Preliminary estimates by the authorities put actual spending in 2019 at 1.048 trillion riyals (Dh1.02 trillion), well below the budgeted 1.106 trillion. While defence spending exceeded slightly the budgeted amount due to the ongoing Yemen war, this was more than offset by lower capital expenditures.
The IIF has revised fiscal deficit estimates downward for 2019 from 6.2 per cent to 4.7 per cent of GDP.
“We have also lowered our forecast for the fiscal deficit for 2020 from 7.5 per cent of GDP to 6.6 per cent in 2020. This still represents a widening compared with 2019 due to lower oil revenues. The 2020 budget announced on December 9, sets expenditures at 1.02 trillion Saudi riyal, which is 2.7 per cent lower than the preliminary estimates for 2019,” said Iradian.
The IIF estimates Brent oil price of $77 per barrel to balance the budget for 2020, compared to $80 per barrel in 2019. While the government is expected to continue tapping foreign debt sources at very competitive rates to finance the fiscal deficits, authorities are committed to keeping the public debt-to-GDP ratio below 30 per cent over the medium-term, but this could
be challenging, particularly if oil prices decline well below $60 per barrel.

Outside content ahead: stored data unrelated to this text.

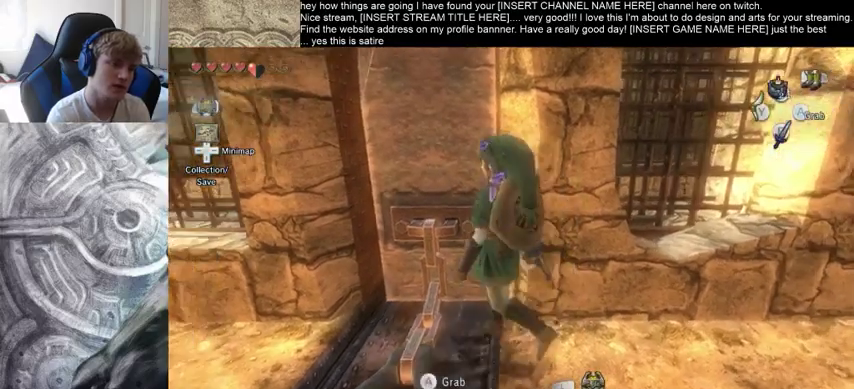
{"dt_ms": 500, "buttons": [], "left_stick": "up", "right_stick": "center", "events": [[33, "left_stick", "up"]]}
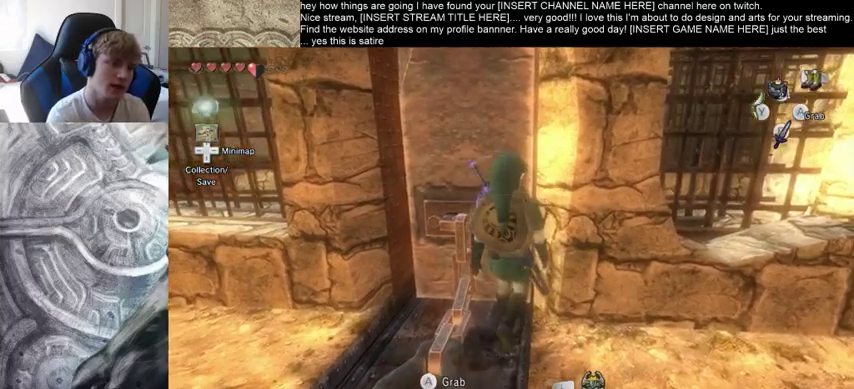
{"dt_ms": 500, "buttons": [], "left_stick": "up", "right_stick": "center", "events": []}
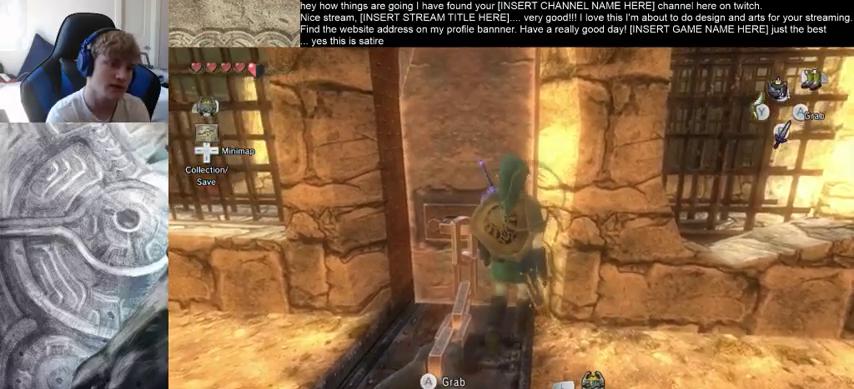
{"dt_ms": 500, "buttons": [], "left_stick": "center", "right_stick": "center", "events": [[200, "left_stick", "center"]]}
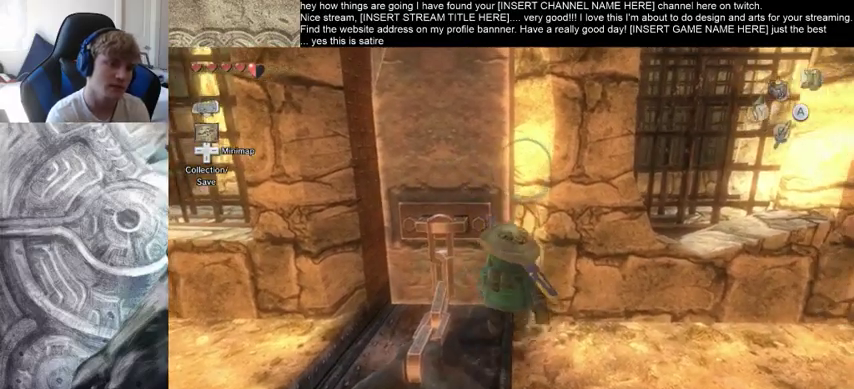
{"dt_ms": 500, "buttons": [], "left_stick": "down-left", "right_stick": "center", "events": [[333, "left_stick", "down-left"]]}
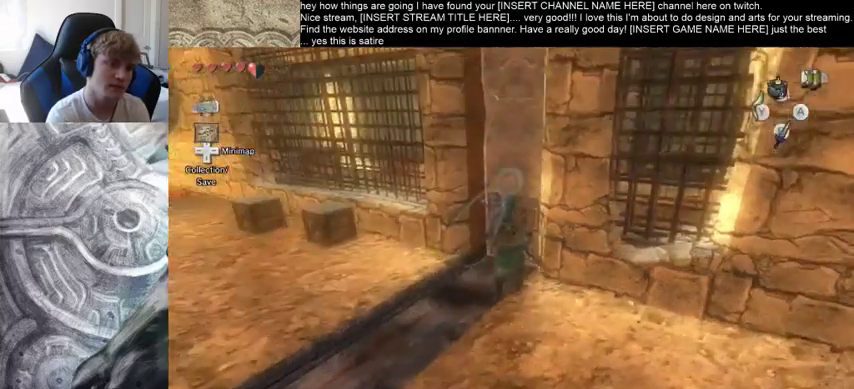
{"dt_ms": 500, "buttons": [], "left_stick": "down-left", "right_stick": "center", "events": []}
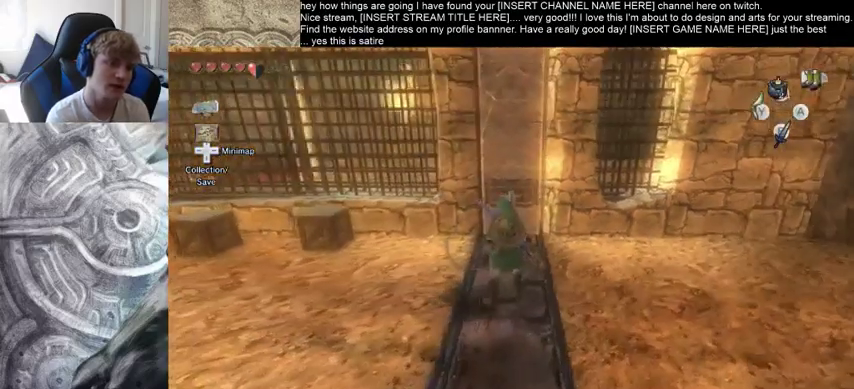
{"dt_ms": 500, "buttons": [], "left_stick": "down", "right_stick": "center", "events": [[67, "left_stick", "down"]]}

The Kingdom’s public debt has risen from 6 per cent of GDP in 2015 to 23 per cent of GDP in 2019. If government expenditure continues to decline modestly through 2023, as highlighted in the kingdom’s medium-term fiscal framework, and if oil prices remain slightly above $60 per barrel, then the debt-to-GDP would stay below 30 per cent by 2023.
To keep public debt below 30 per cent of GDP, additional expenditure cuts and non-oil revenue measures would be required if oil prices fall significantly be-low $60 per barrel in the next few years. An early resolution of the conflict in Yemen could remove some pressure on the budget and bring achievement of fiscal targets closer in reach.